My mind has been widened to the difficulty immigrants face.When I left the States, the number of illegal immigrants was soaring. The debates were passionate, with horror stories on both sides. Racism was finding a new breeding ground. I didn't know what to think, or what side to be on. One might think it's easy for an American to move to another country and find work, but that was not the case for me. I applied for over 50 jobs at least six months prior to moving, and still did not find anything. It turns out the regulations are very tight for Americans wanting to work in Ireland, and when I asked why, I was abruptly told it was because this is what America has done to the Irish. I still don't understand, but I know it's complicated and unfortunate. Living here, a qualified woman marrying an Irish citizen she loves, wanting to make a home here and continue investing in this nation, I can't even explain the frustration of trying to do just that. I now have more sympathy for people in other countries, namely those trying to live the dream in America, who also cannot. A friend of mine, a Latvian, once said to me "This is my biggest dream, to see America. But this is not possible." Because she is from a poorer Eastern European country, the chances are practically nil for her to get a visa to even visit the United States. This, I find tragic.

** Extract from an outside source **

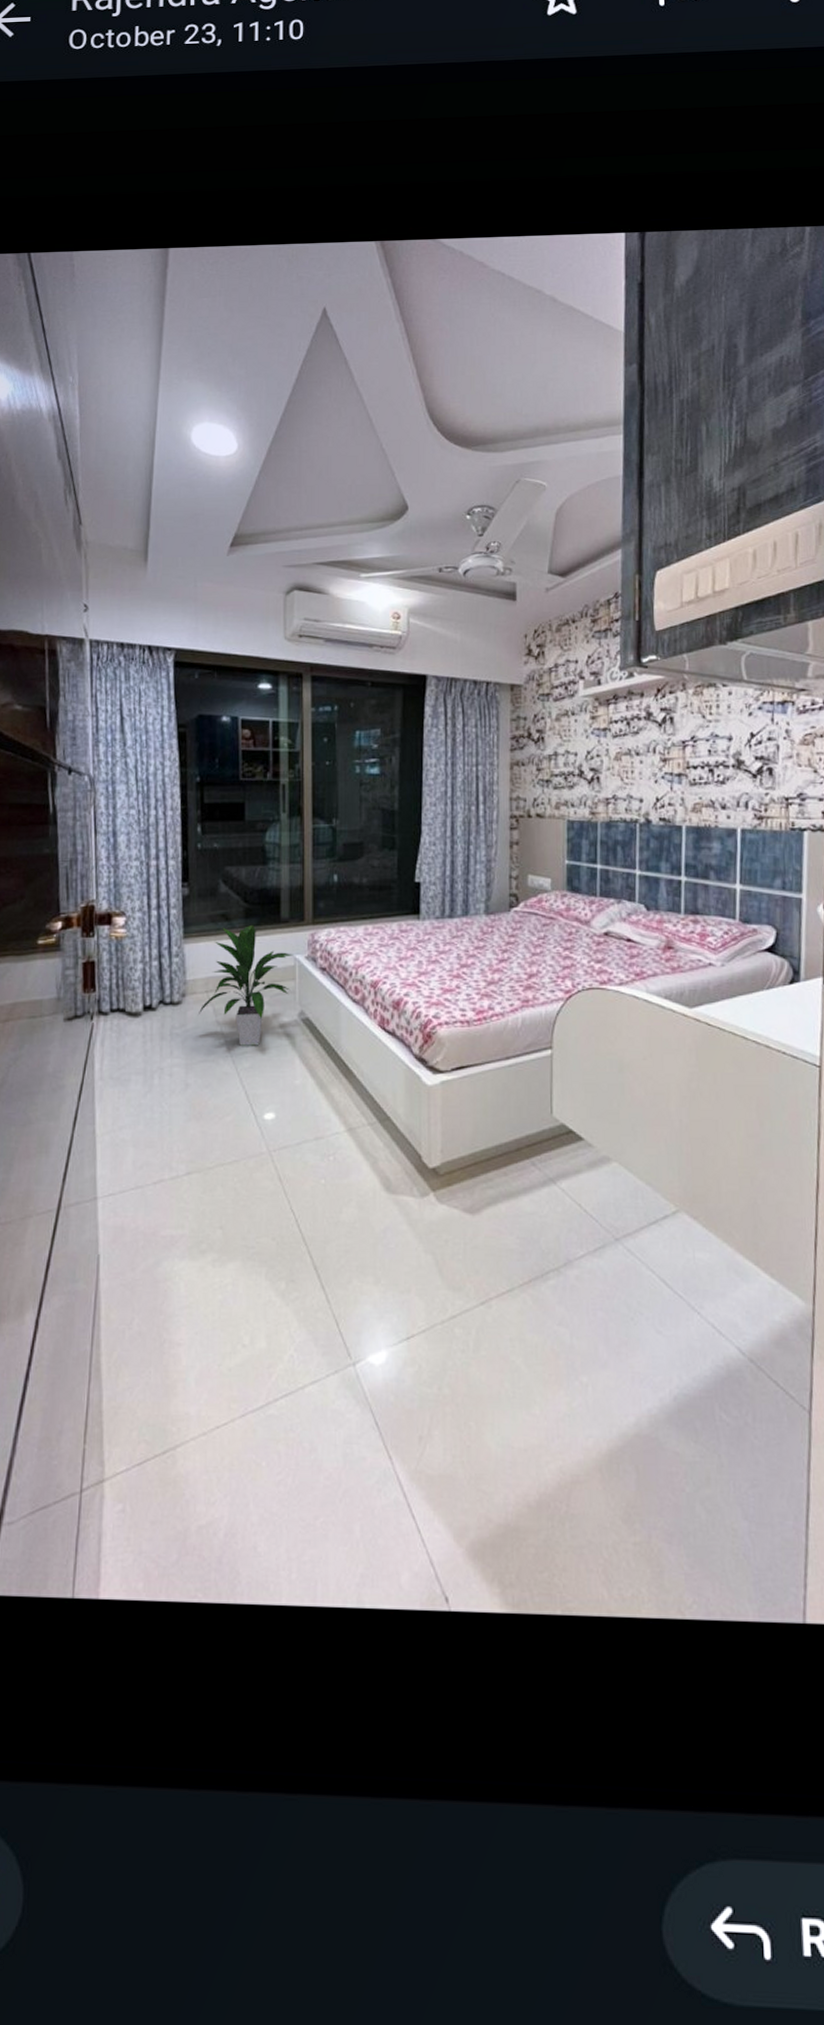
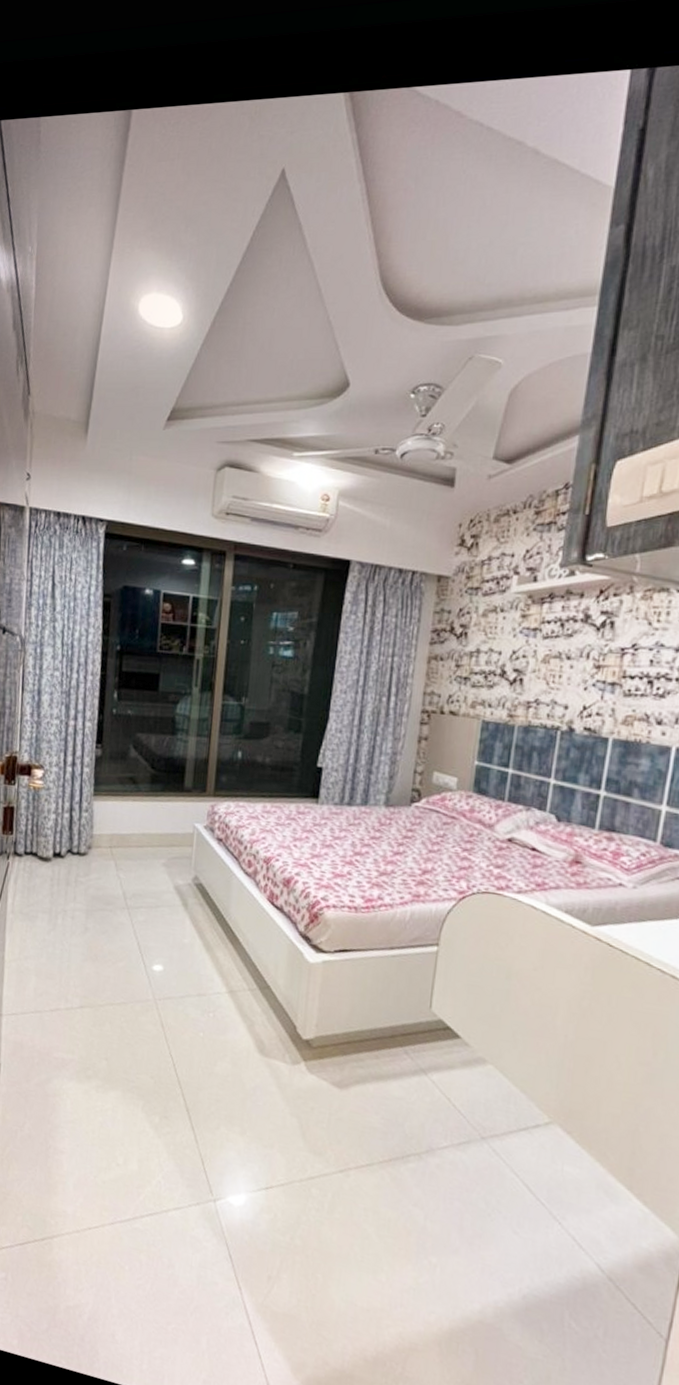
indoor plant: present [199,924,294,1046] -> none [102,789,193,903]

I've learned the differences between Faith, Religion and Community.Spending the last seven years in Indiana, I came to fully embrace Evangelical Christianity and its messages of grace, love and peace. But even the wonderful church I belonged to there did not have the community impact that the Catholic Church does here. Granted, this is a Catholic country, and most people are raised with the religion regardless of choice. It differs from person to person whether there is a deep inner faith or not to accompany the religion. However, I've noticed in most instances how the Catholic foundation brings unity. Whether it is a holiday or a crisis, people go to the churches. When a funeral procession passes, everyone on the street, whether in cars, on bikes, or walking, stops to wait out of respect. When the siren of an ambulance is heard, people cross themselves and say a prayer for the person in danger. It is moving gestures like these that remind me that there are no strangers in the world, and a few extra seconds of care and can redefine a culture in one's limited view.

I've learned to be patriotic.Irish folks often feel like protective older brothers to Americans. Our politics are dominant in their news, especially during a presidential year, and of course, who can forget the millions of Irish who populated America over the years? Nevertheless, as with real big brothers, sometimes one can feel smothered, and there is a need to stand up for oneself. Sometimes I've heard fellow Americans apologizing for their US heritage, embarrassed at the stereotypes. And while I shied away from being labelled American at first, I never felt right about outwardly shaming my homeland. Once I shed that burden of "what people must think," I felt comfortable laughing, discussing, agreeing, arguing and even correcting when necessary. In turn, it has made me love America more.

I've learned it is not my place to judge.More than anything else, I continue to remind myself that each of us comes from very different backgrounds. We as people and as nations have faced entirely unique problems in our social, economical, religious and personal statuses. I confess there are times when people's actions or opinions shock me, even from those close to me. But regardless of my beliefs, I'm learning to taste my own ignorance and remember to open my heart first.

In short, I have learned years of lessons in just these few months but the biggest lesson of all is knowing how much I have yet to discover.